Accelerating an SRCNN on an FPGA

Image super-resolution is the process of reconstructing a high-resolution (HR) image from a low-resolution (LR) counterpart. This post details an effort to accelerate the Super-Resolution Convolutional Neural Network (SRCNN), a three-layer architecture proposed by Dong et al., on an FPGA. The primary goal was to maximize throughput and minimize latency while respecting the hardware’s resource constraints.

The SRCNN Architecture

The SRCNN pipeline begins by upscaling an LR input image using bicubic interpolation. This upscaled image is then fed into a three-layer CNN to refine details and produce the final HR output. Each layer serves a distinct purpose:

Feature Extraction: A 9x9 convolution extracts low-level features from the input image.
Non-linear Mapping: A 1x1 convolution maps these features into a higher-dimensional space, capturing more complex relationships.
Reconstruction: A final 5x5 convolution aggregates the features to reconstruct the final HR image.

The first two layers use a ReLU activation function to introduce non-linearity.

The Acceleration Journey: An Iterative Approach

Our acceleration strategy centered on Output Stationary (OS) Tiled Convolution. Tiling is crucial for FPGAs as it breaks large convolutions into smaller, manageable chunks that can fit into on-chip BRAM, avoiding costly DRAM access. We progressed through several design iterations.

Baseline: The Golden Reference

First, we established a baseline with a simple, unoptimized C++ implementation. This “Golden Reference” processed each layer sequentially, loading and writing entire feature maps from memory for each operation. As expected, performance was poor:

Latency: ~4.97 billion cycles
Accuracy (MSE): 0.00223 (on the set5 Butterfly test image)

This provided a correct but slow benchmark to measure our optimizations against.

Test 1: Initial Tiled Convolution

Our first optimized attempt implemented OS Tiled Convolution with HLS pragmas for unrolling and pipelining within each layer. The results were a mixed success:

Latency: Reduced dramatically to ~64.8 million cycles (a ~76x speedup).
BRAM: Exploded to 11,272 units (3913% of the available BRAM).

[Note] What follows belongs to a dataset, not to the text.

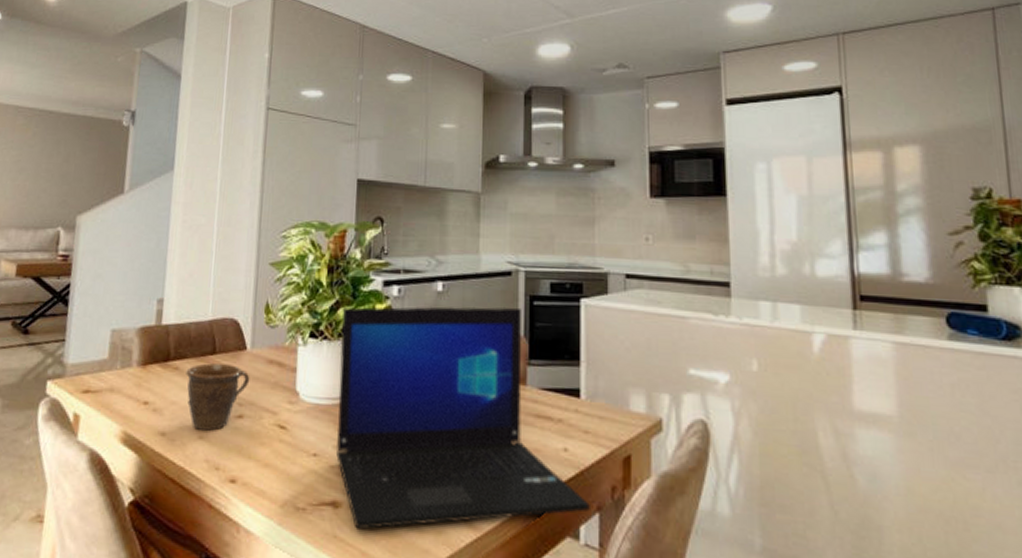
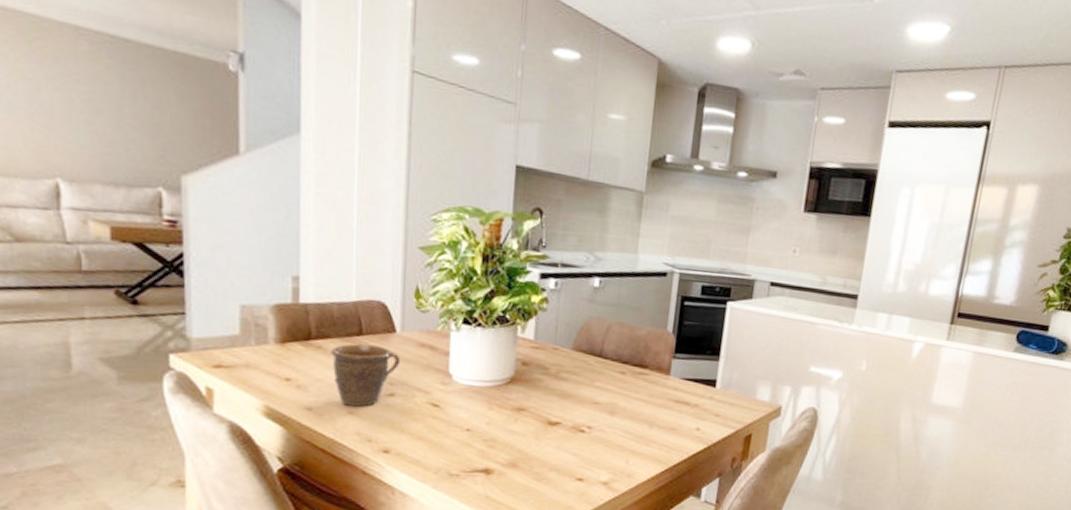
laptop: present [336,306,590,530] -> none [489,297,713,491]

The latency improvement was significant, but the design was impossible to implement. The fatal flaw was storing the full, intermediate feature maps between each tiled layer, consuming an unsustainable amount of on-chip memory.

Test 2: Aggressive Memory Optimization

To fix the BRAM issue, we modified the design to use only a single tile buffer for data transfer between layers. This drastically reduced the memory footprint.

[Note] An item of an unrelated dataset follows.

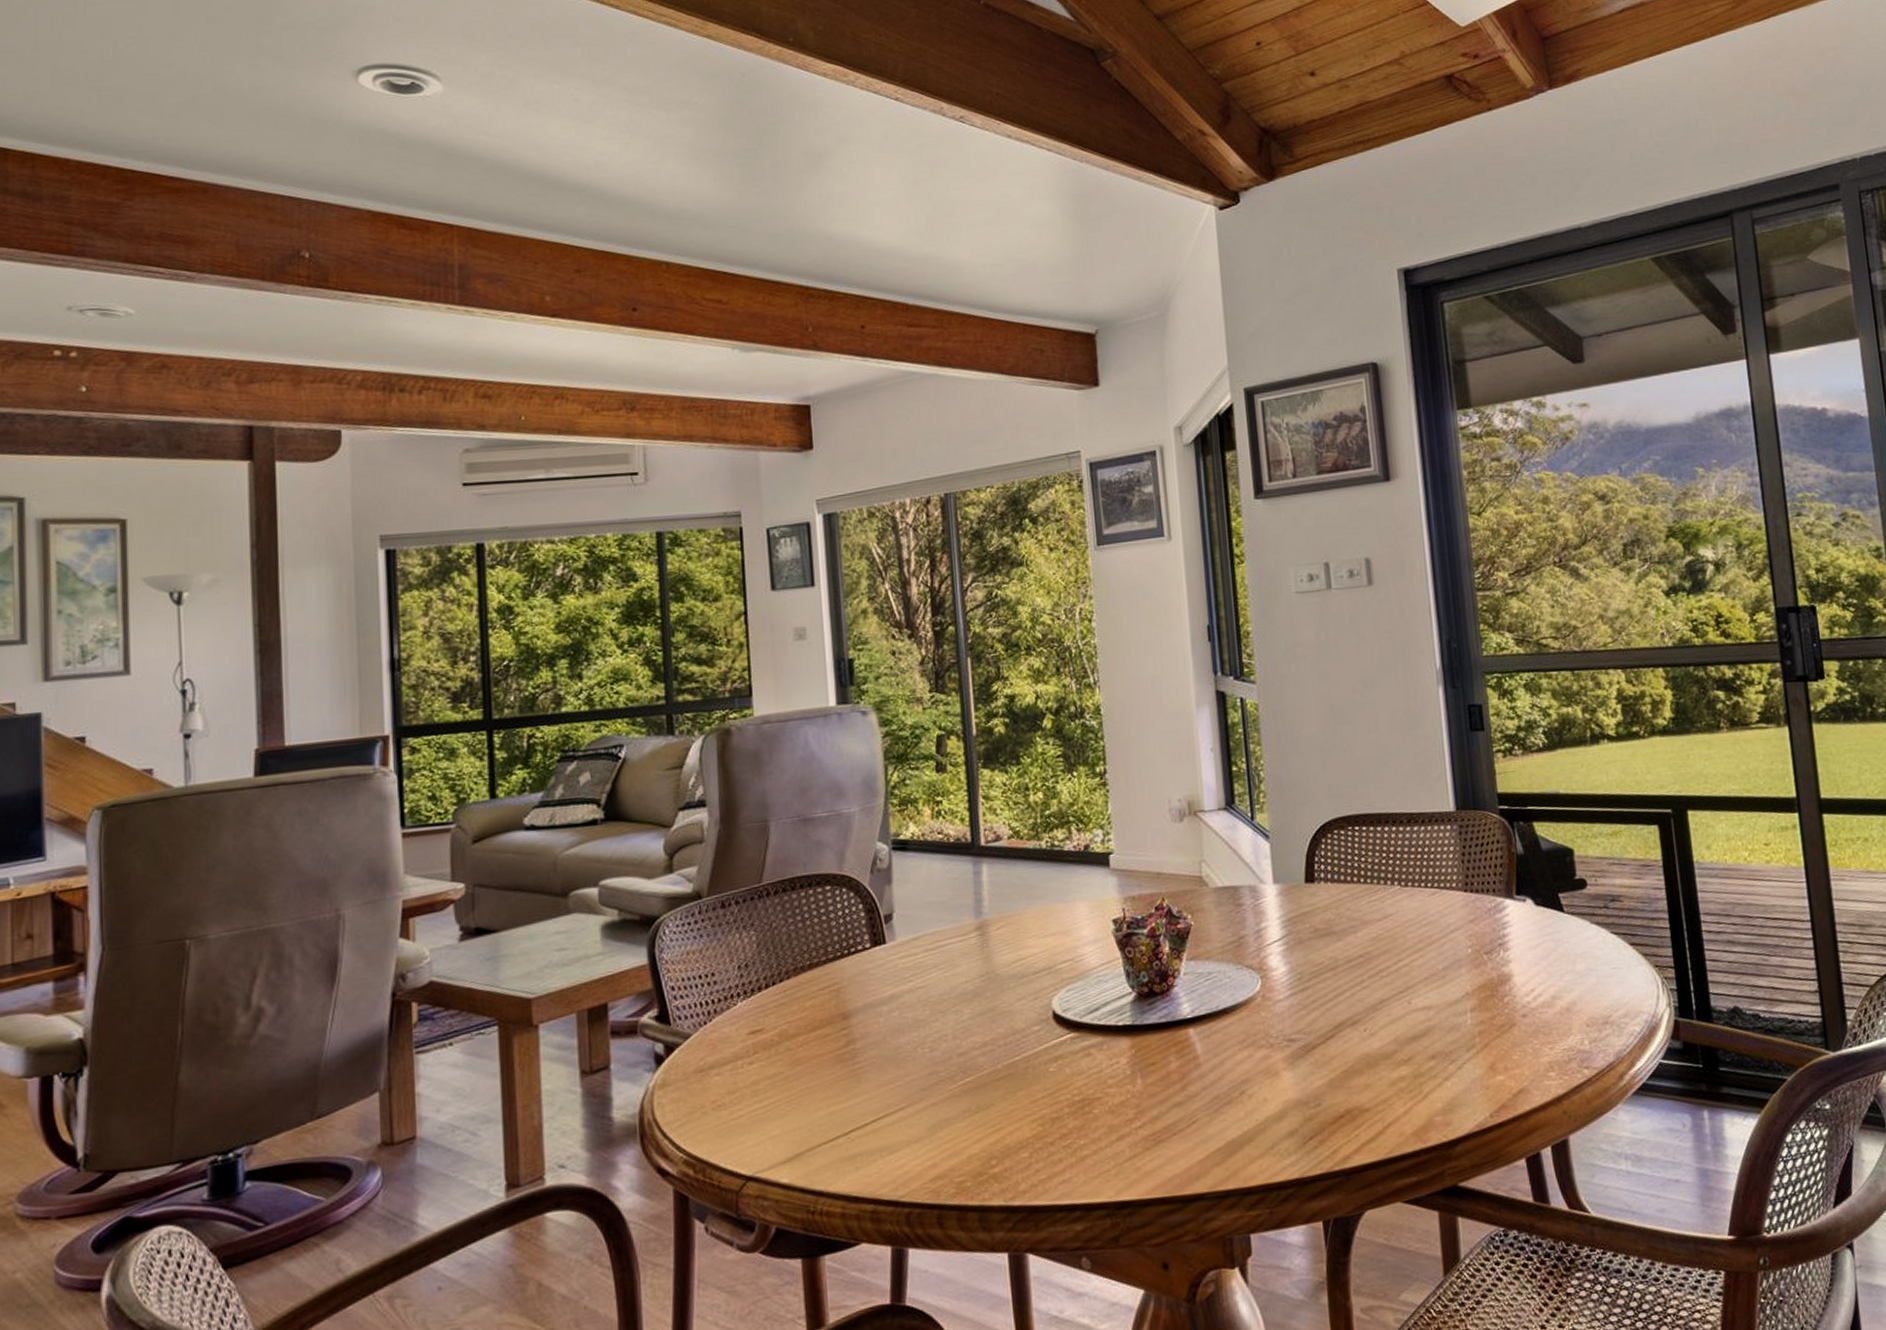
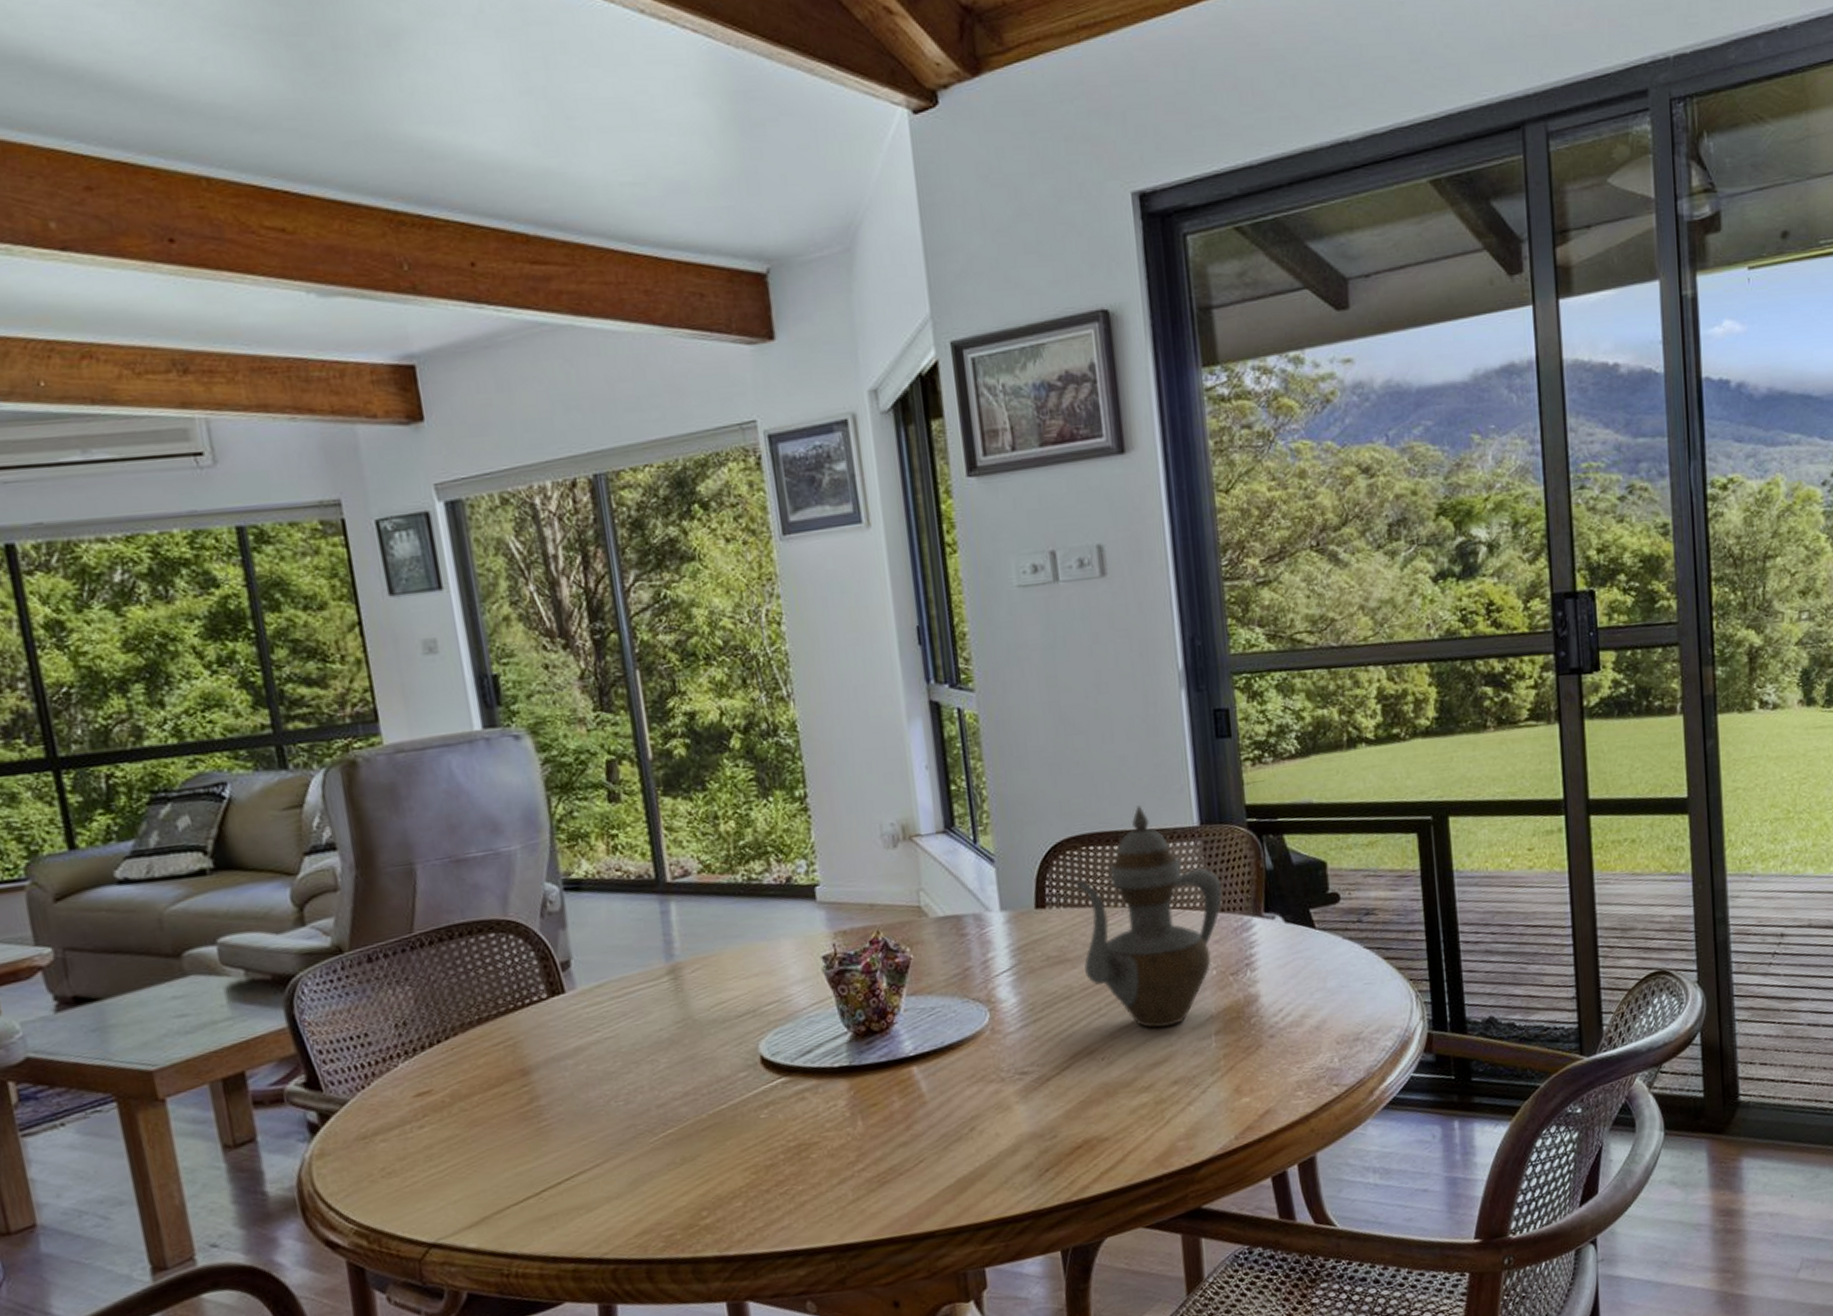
teapot: none [1342,790,1476,1003] -> present [1076,805,1222,1028]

Latency: Further reduced to ~1.83 million cycles.
BRAM: An excellent 132 units.
Accuracy (MSE): Degraded catastrophically to 0.275.

While this version was incredibly efficient in resource usage and speed, it failed to produce a correct output. Processing the image one tile at a time without sufficient context from neighboring tiles at layer boundaries led to significant data loss and reconstruction errors.

Test 3: A Balanced Approach with HLS Dataflow

The final design sought a balance between performance, resource usage, and accuracy. We replaced the intermediary tile arrays with HLS streams and used the #pragma HLS dataflow directive. This transformed the architecture into a true producer-consumer pipeline where layers could operate concurrently. As one layer produced output data, the next layer could immediately begin consuming it via a stream buffer.

Latency: ~72.8 million cycles.
BRAM: 286 units (99% of available BRAM).
Accuracy (MSE): Restored to the correct 0.00223.

This implementation successfully balanced the trade-offs. While latency was slightly higher than the inaccurate Test 2, it was still a ~68x speedup over the Golden Reference. Most importantly, it achieved this while maintaining model accuracy and fitting within the FPGA’s BRAM constraints. The increased usage of DSPs, FFs, and LUTs reflected a more effective parallelization of the workload across the FPGA fabric.

Conclusion

Accelerating CNNs on FPGAs is a process of navigating trade-offs between latency, throughput, and resource utilization. Our iterative journey with SRCNN demonstrated that:

Tiled convolution is an effective strategy for managing memory on FPGAs.
Naive memory optimization can easily break model accuracy.
HLS dataflow and streaming provide a powerful paradigm for creating efficient, pipelined hardware architectures that balance performance with correctness.